The physical procedure begins with the correct placement of the cuff over the patient’s upper arm, specifically positioning the cuff’s center over the brachial artery. The bottom edge of the cuff is secured approximately 2.5 centimeters above the crease of the elbow. To avoid an inaccurate reading known as the auscultatory gap, the nurse first finds the radial pulse and notes the pressure at which the pulse disappears upon initial cuff inflation.

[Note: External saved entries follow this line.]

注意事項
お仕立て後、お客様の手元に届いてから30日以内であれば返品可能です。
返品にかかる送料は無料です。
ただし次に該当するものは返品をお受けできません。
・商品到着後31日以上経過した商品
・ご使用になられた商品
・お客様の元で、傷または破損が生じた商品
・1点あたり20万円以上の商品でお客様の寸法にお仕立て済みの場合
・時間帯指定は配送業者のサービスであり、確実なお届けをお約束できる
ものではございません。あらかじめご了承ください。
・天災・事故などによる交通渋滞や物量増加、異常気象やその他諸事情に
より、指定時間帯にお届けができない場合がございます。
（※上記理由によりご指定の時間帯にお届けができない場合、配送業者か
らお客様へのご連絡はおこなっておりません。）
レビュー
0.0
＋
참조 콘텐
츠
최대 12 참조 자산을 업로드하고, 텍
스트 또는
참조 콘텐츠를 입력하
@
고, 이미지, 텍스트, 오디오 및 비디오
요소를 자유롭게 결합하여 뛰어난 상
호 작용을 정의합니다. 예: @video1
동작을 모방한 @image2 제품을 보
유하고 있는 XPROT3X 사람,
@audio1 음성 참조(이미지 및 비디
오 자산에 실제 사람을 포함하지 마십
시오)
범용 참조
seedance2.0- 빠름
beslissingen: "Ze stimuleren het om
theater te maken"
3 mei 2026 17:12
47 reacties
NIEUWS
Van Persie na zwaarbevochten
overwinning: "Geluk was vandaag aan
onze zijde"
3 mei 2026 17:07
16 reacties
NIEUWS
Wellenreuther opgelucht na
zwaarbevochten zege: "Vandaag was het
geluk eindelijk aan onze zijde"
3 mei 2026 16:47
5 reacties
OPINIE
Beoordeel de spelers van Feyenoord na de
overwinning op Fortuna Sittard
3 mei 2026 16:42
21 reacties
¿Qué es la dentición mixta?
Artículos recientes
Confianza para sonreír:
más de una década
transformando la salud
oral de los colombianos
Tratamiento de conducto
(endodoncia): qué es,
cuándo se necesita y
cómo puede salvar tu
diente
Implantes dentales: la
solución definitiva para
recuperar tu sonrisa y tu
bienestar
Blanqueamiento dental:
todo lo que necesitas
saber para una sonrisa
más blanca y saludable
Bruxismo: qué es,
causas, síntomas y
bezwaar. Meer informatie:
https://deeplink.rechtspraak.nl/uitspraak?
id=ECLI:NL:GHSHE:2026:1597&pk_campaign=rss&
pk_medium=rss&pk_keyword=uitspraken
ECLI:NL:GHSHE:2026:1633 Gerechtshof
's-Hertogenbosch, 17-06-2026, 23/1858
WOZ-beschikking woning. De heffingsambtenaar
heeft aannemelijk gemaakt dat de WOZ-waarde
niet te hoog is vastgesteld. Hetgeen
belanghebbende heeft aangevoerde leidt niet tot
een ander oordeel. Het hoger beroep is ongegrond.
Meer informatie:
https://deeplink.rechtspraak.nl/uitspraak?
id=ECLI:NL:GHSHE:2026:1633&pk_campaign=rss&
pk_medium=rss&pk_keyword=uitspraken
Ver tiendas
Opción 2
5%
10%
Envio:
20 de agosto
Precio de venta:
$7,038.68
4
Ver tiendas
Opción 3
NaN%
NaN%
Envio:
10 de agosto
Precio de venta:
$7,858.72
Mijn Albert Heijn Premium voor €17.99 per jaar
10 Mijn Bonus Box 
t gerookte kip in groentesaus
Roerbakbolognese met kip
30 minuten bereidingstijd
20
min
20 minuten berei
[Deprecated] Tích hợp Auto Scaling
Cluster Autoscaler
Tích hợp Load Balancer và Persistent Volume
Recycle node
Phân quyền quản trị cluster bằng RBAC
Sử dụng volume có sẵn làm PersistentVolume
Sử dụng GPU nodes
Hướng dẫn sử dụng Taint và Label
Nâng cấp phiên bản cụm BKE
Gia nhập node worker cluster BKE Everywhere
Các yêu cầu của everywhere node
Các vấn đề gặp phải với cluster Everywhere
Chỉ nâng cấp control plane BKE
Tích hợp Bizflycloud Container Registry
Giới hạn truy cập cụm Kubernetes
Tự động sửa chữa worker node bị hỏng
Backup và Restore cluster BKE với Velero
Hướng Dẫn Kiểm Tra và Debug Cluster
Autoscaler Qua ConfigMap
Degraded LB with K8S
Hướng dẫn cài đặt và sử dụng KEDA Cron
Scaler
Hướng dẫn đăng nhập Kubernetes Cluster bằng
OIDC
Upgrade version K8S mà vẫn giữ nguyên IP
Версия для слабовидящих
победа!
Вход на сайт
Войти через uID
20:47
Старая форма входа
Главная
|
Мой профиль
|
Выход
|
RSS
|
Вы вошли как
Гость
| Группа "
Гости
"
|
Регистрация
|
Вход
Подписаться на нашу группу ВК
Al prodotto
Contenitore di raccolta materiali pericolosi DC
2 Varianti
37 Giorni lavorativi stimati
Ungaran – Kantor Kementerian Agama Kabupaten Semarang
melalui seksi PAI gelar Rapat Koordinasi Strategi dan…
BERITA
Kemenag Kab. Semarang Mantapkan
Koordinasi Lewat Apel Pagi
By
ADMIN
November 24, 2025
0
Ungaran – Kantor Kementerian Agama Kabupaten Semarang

The cuff is then inflated rapidly using the rubber bulb until the pressure gauge reads about 20 to 30 mmHg above this estimated systolic pressure. This high pressure briefly and completely occludes the blood flow through the brachial artery. The nurse then places the stethoscope’s bell or diaphragm gently over the brachial artery at the elbow crease. The controlled deflation of the cuff is a precise action, requiring the pressure to be released slowly and evenly at a rate of approximately 2 to 3 mmHg per second. This steady, controlled release allows for the accurate detection of the subtle sounds that mark the beginning and end of the blood pressure cycle.

Deciphering the Korotkoff Sounds

The sounds a nurse listens for during the slow deflation process are called Korotkoff sounds, which are generated by the turbulent flow of blood returning to the artery. When the cuff pressure exceeds systolic pressure, the artery is fully collapsed, and no sound is heard. As the pressure in the cuff drops, blood begins to surge past the constriction, creating five distinct audible phases:

  • Phase I: The first appearance of faint, clear, repetitive tapping sounds, which marks the systolic pressure. This tapping occurs when the arterial pressure during the heart’s contraction exceeds the cuff pressure.
  • Phase II: A brief period where the sounds soften and take on a swishing or murmuring quality as the vessel further opens.
  • Phase III: Sharper, crisper sounds that often increase in intensity compared to Phase I.
  • Phase IV: A distinct muffling and softening of the sounds, described as soft and blowing, which indicates a significant decrease in blood flow turbulence.
  • Phase V: The point where all sounds completely disappear, which marks the standard diastolic pressure.

The disappearance of sound in Phase V signifies that the cuff pressure is no longer great enough to compress the artery, allowing for smooth, laminar blood flow, which is silent. While Phase V is the standard for diastolic pressure, Phase IV is sometimes used in specific cases where the sounds might not fully disappear.

Ensuring Accurate Readings

The reliability of a manual blood pressure reading depends heavily on the nurse avoiding common procedural errors that can skew the result. Deflating the cuff too quickly, faster than the recommended 2 to 3 mmHg per second, can cause the nurse to miss the true systolic and diastolic points. Using a cuff that is the wrong size or placing the cuff over clothing introduces measurement error, potentially leading to inaccurate diagnosis or treatment.

Physiological factors related to the patient’s state can also significantly impact the reading. The phenomenon known as “white coat hypertension,” where anxiety in a clinical setting temporarily raises blood pressure, can lead to a falsely high measurement. Similarly, the recent consumption of caffeine, nicotine, or engaging in physical activity within 30 minutes of measurement can elevate the pressure. A full bladder can also increase systolic pressure by a notable amount. To confirm the true pressure, if the first reading is elevated, nurses are advised to wait a few minutes and take at least one more measurement, often averaging the results.